Search code examples
pythonmatchoption-typepython-re

Python RE, problem with optional match groups


My apologies if this has been asked before. I am parsing some law numbers from the California penal code so they can be run through an existing database to return a plain-language title of the law. For example:

PC 182(A)(1); PC 25400(A)(1); PC 25850(C)(6); PC 32310; VC 12500(A); VC 22517; VC 23103(A)

Each would be split at ';' and parsed into:

{'lawType': 'PC', 'lawNumber': '182', 'subsection': 'A', 'subsubsection': '1'} Returns: Conspiracy to commit a crime

Here's my RE search:

(?P<lawType>[A-Z]{2})[ ](?P<lawNumber>[0-9.]*[A-Z]?)\((?P<subsection>[A-Z])\)?\((?P<subsubsection>[0-9])\)?

Every law should have at least the type and number (i.e. PC 182), but sometimes they also have the subsection and subsubsection (i.e. (A)(1)). Those two subgroups need to be optional, but the search above isn't picking them up using the '?'. This code works, but I'd like to make it more compact with just one search:

lineValue = 'PC 182(A)(1); PC 25400(A)(1); PC 25850(C)(6); PC 32310; VC 12500(A); VC 22517; VC 23103(A)'
#lineValue = 'PC 148(A)(1); PC 369I; PC 587C; MC 8.80.060(F)'
chargeList = map(lambda x: x.strip(), lineValue.split(';'))
for thisCharge in chargeList:
    m = re.match(r'(?P<lawType>[A-Z]{2})[ ](?P<lawNumber>[0-9.]*[A-Z]?)\((?P<subsection>[A-Z])\)\((?P<subsubsection>[0-9])\)', thisCharge)
    if m:
        detail = m.groupdict()
        print(detail)

    else:
        m = re.match(r'(?P<lawType>[A-Z]{2})[ ](?P<lawNumber>[0-9.]*[A-Z]?)\((?P<subsection>[A-Z])\)', thisCharge)
        if m:
            detail = m.groupdict()
            print(detail)

        else:
            m = re.match(r'(?P<lawType>[A-Z]{2})[ ](?P<lawNumber>[0-9.]*[A-Z]?)', thisCharge)
            if m:
                detail = m.groupdict()
                print(detail)

            else:
                print('NO MATCH: ' + str(thisCharge))

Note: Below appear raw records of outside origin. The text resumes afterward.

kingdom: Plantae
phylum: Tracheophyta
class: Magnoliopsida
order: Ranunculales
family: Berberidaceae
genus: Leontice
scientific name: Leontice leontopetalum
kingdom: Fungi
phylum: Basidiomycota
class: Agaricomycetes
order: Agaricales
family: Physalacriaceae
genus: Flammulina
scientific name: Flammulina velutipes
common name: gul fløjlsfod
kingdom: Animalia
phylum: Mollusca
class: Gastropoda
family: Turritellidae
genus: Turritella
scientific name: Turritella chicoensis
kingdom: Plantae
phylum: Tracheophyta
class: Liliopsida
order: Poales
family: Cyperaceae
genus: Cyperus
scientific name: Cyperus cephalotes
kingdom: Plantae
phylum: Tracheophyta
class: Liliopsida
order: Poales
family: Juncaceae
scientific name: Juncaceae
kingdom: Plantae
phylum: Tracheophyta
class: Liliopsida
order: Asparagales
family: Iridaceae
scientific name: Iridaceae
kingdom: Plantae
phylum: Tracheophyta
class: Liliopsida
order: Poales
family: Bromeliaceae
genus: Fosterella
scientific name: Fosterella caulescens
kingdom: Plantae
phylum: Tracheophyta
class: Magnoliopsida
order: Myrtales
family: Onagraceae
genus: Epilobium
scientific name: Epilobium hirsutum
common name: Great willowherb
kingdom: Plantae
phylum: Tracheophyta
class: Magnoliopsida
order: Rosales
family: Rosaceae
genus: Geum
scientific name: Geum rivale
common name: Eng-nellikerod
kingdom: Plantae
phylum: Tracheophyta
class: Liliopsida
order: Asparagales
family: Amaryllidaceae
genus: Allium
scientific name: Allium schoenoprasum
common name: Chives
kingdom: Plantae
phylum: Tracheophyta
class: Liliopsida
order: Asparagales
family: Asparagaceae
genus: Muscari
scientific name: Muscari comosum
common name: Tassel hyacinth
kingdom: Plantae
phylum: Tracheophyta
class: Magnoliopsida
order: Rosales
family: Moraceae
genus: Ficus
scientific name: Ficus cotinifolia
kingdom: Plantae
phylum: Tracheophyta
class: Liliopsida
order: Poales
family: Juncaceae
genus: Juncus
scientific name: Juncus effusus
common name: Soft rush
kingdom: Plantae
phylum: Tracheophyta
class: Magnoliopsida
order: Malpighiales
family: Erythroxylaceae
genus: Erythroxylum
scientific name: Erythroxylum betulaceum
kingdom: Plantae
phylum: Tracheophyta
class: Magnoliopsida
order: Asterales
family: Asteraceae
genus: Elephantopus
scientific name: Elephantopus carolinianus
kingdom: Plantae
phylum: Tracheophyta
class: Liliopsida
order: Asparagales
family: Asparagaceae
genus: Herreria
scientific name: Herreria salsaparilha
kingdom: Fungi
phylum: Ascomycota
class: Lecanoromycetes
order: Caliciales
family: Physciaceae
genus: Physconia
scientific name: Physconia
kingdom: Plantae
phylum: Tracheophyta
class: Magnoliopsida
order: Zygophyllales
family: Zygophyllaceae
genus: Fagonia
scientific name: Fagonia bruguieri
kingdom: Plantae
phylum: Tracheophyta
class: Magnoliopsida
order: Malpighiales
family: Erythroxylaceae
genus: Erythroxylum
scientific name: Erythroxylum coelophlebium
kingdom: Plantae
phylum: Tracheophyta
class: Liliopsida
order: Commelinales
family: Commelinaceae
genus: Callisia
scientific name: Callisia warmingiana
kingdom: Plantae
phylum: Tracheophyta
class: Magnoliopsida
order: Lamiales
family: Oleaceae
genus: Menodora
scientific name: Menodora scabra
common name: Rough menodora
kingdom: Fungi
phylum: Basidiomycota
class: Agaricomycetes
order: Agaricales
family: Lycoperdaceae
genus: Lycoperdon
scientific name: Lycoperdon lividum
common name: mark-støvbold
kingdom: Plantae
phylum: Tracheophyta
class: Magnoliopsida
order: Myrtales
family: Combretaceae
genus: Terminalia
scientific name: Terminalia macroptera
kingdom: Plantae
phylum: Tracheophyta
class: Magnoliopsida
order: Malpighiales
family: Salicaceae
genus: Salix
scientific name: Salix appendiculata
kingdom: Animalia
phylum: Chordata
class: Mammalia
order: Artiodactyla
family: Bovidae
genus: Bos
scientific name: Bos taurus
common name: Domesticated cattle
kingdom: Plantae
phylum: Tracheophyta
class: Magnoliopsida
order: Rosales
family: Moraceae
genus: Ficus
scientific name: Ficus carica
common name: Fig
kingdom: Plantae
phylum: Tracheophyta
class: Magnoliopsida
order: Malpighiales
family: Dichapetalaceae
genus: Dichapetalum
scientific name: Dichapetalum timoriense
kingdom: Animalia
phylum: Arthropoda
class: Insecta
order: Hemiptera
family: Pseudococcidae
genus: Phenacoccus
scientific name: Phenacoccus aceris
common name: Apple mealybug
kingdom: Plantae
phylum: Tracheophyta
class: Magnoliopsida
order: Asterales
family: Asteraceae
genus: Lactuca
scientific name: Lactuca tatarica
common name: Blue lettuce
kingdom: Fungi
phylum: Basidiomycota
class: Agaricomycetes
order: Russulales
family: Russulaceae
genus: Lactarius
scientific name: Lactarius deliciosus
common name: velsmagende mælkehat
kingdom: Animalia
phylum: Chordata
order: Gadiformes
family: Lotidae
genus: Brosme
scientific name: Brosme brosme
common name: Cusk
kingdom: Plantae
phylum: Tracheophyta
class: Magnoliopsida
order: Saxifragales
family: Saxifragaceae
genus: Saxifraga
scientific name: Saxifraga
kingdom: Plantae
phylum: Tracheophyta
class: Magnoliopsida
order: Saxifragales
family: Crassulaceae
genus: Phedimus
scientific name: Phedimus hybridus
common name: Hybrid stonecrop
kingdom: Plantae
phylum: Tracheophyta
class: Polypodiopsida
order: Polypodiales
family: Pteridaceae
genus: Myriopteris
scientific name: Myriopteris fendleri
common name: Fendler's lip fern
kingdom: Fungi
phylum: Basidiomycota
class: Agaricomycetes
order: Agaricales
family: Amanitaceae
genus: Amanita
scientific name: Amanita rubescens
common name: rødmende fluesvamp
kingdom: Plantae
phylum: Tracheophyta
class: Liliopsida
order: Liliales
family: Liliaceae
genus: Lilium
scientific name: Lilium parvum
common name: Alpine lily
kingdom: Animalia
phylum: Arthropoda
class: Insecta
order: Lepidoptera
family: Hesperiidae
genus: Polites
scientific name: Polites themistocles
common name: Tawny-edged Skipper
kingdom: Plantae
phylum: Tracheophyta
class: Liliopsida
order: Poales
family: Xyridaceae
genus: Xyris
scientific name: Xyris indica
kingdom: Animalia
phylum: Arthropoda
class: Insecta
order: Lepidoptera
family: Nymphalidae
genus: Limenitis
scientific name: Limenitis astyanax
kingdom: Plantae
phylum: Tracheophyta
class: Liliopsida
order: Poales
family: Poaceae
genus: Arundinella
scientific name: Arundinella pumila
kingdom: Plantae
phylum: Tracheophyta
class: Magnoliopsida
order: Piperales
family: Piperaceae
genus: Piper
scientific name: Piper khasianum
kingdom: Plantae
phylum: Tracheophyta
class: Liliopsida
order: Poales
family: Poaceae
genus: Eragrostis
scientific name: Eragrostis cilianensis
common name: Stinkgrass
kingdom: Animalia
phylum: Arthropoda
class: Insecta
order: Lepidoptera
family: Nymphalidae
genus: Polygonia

I have three different searches, which shouldn't be necessary if the '?' optional group marker were working as expected. Can anyone offer a thought?


Solution

  • The problem is in how you are applying the ? to make each of the subsections optional. A ? applies to just the term immediately preceding it. In your case, this is just the closing parentheses for each subsection Because of this, you are requiring the opening parentheses and the number or letter unconditionally for each subsection term. To fix this, just wrap the complete subsection terms in an extra set of parentheses, and apply the ? to those groups. This code:

    import re
    
    data = "PC 182(A)(1); PC 25400(A)(1); PC 25850(C)(6); PC 32310; VC 12500(A); VC 22517; VC 23103(A)"
    
    exp = re.compile(r"(?P<lawType>[A-Z]{2})[ ](?P<lawNumber>[0-9.]*[A-Z]?)(?:\((?P<subsection>[A-Z])\))?(?:\((?P<subsubsection>[0-9])\))?")
    
    def main():
        r = exp.findall(data)
        print(r)
    
    main()
    

    produces:

    [('PC', '182', 'A', '1'), ('PC', '25400', 'A', '1'), ('PC', '25850', 'C', '6'), ('PC', '32310', '', ''), ('VC', '12500', 'A', ''), ('VC', '22517', '', ''), ('VC', '23103', 'A', '')]
    

    Here's an example of how to use your expression to pick out the information for each law individually, making use of your group labels:

    def main():
        p = 0
        while True:
            m = exp.search(data[p:])
            if not m:
                break
            print('Type:', m.group('lawType'))
            print('Number:', m.group('lawNumber'))
            if m.group('subsection'):
                print('Subsection:', m.group('subsection'))
            if m.group('subsubsection'):
                print('Subsubsection:', m.group('subsubsection'))
            print()
            p += m.end()
    

    Result

    Type: PC
    Number: 182
    Subsection: A
    Subsubsection: 1
    
    Type: PC
    Number: 25400
    Subsection: A
    Subsubsection: 1
    
    Type: PC
    Number: 25850
    Subsection: C
    Subsubsection: 6
    
    Type: PC
    Number: 32310
    
    Type: VC
    Number: 12500
    Subsection: A
    
    Type: VC
    Number: 22517
    
    Type: VC
    Number: 23103
    Subsection: A
    

    Noticing how you were pre-splitting your data before applying your regex, I thought you might want to see how I would process each term using only regex matching.